Unnatural, impractical, and downright dangerous

St. Elizabeth of Hungary: 1 John 3.14-18 and Luke 6.27-38
Fr. Philip N. Powell, OP
Serra Club Mass and Church of the Incarnation

The naivety of what Jesus is asking of us here is almost laughable. Truly absurd. The degree of holiness required to accomplish this level of humility is staggering. Love those who hate us. Lend without expecting or pursuing repayment. Stop making judgments. Doing just these three would mean opening ourselves to national destruction, the collapse of our economy, and the collapse of our judicial system. It would seem that the sensible people in Jesus’ homily are the sinners! They love those who love them and defend themselves against their enemies. They expect debts to be repaid and they repay their debts. They work at making sure justice is served as a deterrent to future crime. Frankly, I would rather live in a society run by the sinners—it will be ordered and predictable. What Jesus is asking of us here seems to me to be beyond the limits of human possibility; what he is asking is unnatural, impractical, and probably dangerous.

If what he is asking is even a little unnatural, impractical, or probably dangerous, why does he think we can measure up to his standard? Why would it occur to him to say out loud that we should—as a matter of our holiness—take on flipping the moral and legal expectations of our day? Some might say he’s asking us to flip human nature and go against our primitive evolutionary imperatives of survival! He wants us to fight our genetic heritage. There is only one way for us to follow Christ on this one given what he is asking of us. And he knows that one way: we must die and become new men and women in him.

John writes, “We know that we have passed from death to life b/c we love our brothers.” We love our brothers—our sisters and brothers in Christ—and therefore we know that we have passed from death to life. The love we have for one another is sufficient evidence for concluding that we died and yet live, that we went from life to death to life again. And how did we come to love one another given all these survival of the fittest genetic issues we carry around in our DNA? John again, “The way we came to know love was that he laid down his life for us.” We came to know the love required to rewrite our genetic code, to rearrange our DNA, if you will, through the heroic sacrifice of Calvary, the once for all bleeding of Jesus on the cross and his resurrection from the dead.
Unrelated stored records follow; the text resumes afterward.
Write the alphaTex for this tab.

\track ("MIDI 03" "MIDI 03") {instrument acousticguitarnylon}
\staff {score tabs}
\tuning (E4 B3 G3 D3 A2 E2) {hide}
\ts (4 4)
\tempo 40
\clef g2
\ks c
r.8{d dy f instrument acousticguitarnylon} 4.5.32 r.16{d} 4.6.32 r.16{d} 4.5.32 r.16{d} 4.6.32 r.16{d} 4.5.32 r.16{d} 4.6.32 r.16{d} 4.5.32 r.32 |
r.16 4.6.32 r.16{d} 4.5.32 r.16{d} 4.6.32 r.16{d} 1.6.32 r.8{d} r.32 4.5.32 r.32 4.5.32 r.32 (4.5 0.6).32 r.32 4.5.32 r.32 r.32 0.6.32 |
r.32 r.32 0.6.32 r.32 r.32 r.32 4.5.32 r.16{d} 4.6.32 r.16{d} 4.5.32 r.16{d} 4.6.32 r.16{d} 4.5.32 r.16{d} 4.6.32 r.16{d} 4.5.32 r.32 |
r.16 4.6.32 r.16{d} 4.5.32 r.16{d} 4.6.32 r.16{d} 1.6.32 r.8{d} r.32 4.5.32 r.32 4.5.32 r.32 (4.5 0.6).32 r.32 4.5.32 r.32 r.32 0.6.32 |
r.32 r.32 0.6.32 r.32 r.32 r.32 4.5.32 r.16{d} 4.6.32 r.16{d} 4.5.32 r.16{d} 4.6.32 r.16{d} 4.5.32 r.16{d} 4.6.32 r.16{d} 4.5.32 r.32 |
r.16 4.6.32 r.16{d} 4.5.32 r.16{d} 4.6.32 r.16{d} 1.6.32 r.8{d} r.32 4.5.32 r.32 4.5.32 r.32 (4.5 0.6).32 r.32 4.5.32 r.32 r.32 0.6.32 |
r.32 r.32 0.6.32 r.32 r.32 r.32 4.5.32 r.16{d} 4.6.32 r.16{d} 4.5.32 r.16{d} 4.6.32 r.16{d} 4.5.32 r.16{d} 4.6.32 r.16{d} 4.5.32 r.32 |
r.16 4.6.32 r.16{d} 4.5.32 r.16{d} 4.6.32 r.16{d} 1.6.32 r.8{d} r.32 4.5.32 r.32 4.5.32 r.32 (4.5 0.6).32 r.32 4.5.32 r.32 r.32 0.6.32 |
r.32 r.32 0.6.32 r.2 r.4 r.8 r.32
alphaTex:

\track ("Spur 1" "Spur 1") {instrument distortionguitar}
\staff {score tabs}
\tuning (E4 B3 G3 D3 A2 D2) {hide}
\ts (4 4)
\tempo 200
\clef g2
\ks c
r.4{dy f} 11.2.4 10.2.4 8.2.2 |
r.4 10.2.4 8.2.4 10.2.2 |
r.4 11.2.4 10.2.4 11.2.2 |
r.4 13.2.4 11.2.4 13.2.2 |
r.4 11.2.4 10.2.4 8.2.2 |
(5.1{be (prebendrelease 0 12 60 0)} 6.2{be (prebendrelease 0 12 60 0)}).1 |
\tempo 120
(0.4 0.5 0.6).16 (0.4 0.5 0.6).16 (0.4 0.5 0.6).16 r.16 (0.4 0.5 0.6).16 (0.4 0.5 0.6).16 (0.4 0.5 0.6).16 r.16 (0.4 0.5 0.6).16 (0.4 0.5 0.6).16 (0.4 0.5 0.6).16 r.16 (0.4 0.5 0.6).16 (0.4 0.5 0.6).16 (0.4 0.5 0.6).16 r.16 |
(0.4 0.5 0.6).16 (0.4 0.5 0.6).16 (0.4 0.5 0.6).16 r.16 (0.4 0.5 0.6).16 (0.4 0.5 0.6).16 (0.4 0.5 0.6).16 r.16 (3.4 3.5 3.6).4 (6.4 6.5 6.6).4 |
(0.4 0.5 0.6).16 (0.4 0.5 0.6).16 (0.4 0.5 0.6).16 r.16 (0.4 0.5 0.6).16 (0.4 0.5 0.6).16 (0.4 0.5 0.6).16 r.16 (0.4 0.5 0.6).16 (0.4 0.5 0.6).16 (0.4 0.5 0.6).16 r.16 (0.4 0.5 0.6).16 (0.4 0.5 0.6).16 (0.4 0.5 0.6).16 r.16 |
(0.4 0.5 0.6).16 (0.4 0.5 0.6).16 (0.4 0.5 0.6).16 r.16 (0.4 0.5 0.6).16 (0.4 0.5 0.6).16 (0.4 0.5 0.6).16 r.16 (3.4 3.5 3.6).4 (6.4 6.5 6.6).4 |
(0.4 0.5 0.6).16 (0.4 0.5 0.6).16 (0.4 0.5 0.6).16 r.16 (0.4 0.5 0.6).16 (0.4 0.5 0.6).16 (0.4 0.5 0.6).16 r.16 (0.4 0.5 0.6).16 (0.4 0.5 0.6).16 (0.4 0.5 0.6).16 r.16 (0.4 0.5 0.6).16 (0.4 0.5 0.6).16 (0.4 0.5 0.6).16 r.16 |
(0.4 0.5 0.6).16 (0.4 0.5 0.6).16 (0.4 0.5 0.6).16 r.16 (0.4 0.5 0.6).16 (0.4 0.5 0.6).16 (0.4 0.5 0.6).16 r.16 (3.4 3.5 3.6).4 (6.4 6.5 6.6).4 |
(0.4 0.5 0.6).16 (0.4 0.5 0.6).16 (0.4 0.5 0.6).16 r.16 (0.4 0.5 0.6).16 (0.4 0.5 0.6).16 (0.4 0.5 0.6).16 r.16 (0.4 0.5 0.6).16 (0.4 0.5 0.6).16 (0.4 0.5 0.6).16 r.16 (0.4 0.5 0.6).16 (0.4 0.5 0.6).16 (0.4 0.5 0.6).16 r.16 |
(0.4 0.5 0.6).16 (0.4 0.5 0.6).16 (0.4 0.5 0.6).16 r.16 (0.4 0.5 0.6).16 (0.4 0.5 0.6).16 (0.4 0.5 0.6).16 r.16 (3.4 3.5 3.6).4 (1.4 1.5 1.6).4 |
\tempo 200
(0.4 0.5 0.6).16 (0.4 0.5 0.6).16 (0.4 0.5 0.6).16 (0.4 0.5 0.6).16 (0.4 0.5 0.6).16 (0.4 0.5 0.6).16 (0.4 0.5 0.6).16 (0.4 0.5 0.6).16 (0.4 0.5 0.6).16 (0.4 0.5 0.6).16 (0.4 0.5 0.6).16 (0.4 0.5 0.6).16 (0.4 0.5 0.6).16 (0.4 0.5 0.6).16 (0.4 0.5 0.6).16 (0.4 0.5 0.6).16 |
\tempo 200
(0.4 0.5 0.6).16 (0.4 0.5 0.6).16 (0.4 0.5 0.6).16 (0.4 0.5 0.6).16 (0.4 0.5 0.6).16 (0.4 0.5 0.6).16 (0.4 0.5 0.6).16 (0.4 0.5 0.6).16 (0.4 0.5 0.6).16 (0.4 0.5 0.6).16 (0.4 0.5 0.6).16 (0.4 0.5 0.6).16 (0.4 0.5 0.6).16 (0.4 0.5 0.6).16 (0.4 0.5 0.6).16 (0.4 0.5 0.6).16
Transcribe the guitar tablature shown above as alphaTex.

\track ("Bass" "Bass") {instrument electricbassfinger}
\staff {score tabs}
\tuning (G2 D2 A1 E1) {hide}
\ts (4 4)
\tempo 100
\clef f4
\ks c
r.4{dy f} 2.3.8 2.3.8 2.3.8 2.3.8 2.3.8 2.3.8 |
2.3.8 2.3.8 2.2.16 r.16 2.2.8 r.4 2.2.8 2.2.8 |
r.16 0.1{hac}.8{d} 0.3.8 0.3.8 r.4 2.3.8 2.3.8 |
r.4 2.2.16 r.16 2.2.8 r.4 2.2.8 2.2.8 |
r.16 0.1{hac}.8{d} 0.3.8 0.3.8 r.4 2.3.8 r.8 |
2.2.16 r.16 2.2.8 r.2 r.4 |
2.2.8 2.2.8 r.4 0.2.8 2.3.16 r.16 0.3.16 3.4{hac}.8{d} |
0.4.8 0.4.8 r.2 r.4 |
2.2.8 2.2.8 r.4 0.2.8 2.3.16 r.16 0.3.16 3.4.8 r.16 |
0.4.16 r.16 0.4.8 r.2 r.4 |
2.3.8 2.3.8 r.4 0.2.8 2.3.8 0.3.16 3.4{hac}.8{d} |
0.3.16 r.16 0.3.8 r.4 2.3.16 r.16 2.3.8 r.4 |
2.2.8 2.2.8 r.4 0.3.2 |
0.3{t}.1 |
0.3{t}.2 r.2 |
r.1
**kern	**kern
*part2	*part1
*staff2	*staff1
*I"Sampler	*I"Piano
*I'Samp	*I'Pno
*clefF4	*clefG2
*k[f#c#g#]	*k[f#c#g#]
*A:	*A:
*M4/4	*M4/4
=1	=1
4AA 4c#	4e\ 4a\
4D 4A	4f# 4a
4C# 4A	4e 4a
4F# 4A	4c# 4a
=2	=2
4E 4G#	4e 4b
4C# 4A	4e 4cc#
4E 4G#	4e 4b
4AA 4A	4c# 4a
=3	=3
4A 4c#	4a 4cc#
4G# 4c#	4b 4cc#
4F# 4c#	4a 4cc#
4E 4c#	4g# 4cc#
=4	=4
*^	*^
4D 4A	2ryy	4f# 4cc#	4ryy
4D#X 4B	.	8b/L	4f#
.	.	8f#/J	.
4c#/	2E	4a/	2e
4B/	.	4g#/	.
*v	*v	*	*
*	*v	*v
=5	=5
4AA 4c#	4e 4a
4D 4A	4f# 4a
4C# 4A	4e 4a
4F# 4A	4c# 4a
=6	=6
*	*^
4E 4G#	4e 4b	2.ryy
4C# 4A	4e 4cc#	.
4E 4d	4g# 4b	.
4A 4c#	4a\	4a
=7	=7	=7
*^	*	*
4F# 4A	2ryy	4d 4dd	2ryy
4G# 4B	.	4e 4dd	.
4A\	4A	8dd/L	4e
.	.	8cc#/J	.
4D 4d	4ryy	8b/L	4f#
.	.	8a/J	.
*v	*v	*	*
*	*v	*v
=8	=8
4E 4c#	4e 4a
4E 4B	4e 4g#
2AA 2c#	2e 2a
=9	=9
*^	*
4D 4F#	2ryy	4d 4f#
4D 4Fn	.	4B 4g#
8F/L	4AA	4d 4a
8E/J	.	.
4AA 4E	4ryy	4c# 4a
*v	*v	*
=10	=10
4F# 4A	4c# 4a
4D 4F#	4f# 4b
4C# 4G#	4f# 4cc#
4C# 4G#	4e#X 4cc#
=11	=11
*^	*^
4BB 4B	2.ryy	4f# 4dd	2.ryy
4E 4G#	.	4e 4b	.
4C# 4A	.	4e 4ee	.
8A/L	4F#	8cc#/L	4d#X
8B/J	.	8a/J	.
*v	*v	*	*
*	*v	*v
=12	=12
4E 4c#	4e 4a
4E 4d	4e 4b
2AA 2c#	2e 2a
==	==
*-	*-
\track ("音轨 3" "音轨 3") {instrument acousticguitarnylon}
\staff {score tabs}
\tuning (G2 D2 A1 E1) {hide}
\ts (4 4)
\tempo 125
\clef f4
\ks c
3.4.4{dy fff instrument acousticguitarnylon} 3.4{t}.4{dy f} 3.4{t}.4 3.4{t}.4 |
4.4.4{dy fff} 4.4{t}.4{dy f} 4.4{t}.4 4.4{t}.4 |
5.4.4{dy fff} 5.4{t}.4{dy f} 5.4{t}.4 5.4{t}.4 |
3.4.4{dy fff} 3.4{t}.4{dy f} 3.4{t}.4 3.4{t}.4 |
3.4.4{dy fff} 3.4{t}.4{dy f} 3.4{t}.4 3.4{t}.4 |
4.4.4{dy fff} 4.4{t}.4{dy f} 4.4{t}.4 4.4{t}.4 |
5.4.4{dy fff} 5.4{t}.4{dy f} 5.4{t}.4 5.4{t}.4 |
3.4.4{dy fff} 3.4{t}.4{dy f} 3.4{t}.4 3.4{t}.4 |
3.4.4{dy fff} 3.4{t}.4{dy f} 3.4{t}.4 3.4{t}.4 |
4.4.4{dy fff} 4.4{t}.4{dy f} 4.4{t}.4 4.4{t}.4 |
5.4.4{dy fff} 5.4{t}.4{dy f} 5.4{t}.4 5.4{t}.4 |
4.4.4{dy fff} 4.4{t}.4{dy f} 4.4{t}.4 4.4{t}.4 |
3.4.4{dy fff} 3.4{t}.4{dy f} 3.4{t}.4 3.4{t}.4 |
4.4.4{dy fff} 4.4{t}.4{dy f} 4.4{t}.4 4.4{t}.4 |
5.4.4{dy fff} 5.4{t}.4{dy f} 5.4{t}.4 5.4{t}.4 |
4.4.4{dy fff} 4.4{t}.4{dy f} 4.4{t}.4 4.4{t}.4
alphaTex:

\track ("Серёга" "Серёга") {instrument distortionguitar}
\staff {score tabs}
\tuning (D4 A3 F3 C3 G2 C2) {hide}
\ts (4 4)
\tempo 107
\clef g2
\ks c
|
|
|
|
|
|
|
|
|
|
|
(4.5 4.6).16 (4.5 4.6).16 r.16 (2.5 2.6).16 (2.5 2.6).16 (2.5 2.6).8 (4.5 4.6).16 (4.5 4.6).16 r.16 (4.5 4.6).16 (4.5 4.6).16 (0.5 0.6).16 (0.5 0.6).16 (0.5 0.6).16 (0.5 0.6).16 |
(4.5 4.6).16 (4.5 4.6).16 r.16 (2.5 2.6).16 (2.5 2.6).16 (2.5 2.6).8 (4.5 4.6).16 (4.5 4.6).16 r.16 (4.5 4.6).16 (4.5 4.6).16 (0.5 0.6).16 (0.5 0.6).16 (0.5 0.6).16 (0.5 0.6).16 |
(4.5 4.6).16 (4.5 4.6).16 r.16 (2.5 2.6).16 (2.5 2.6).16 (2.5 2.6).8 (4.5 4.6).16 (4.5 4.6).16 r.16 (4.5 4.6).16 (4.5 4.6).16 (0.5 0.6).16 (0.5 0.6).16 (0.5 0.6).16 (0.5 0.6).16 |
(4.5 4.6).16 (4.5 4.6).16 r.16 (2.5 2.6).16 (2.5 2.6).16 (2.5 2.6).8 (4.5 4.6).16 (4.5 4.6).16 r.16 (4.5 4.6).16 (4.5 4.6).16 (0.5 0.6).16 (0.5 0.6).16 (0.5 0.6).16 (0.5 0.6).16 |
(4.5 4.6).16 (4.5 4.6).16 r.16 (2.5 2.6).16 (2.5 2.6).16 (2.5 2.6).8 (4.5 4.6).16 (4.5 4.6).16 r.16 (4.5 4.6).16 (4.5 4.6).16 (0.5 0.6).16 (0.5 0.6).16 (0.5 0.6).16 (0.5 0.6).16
It is Easter morning! The empty tomb is the laboratory of our Christian genome project—we are edited, revised, undone and redone, rewired, and now we walk out of that tomb not just refurbished and mark 50% off, we walk out LOVED by Love Himself and there is nothing for us to do but love right back by loving those He Himself loves. What was impossible for us is natural for Him and what is natural for Him is now supernatural for us b/c He loved us first. We are to love our enemies, our debtors and our creditors, those who judge us and those we judge, those who strike us and those we want to strike, we are to do all these not simply b/c Jesus asks us to but b/c we are becoming Christ in the Father’s love. We have much to endure and much to gain.

Want to know how to live these absurd requirements? Let’s pretend: here we are at the end of the age, standing before the Judge of all creation. On his right the white fire of the heavenly staircase taking saints to the banquet. On his left a scorched hole, stench of seared flesh, and the naying of goats forever lost. Time for you to pick the scale with which he will measure your immortal soul. Will you pick the Measure of Justice or the Measure of Mercy? Choose carefully: “For the measure with which you measure will in return be measured out to you.”

1 comment:

  1. Anonymous12:22 AM

    Whew! Looks like I've got some work to do! Good one, Father!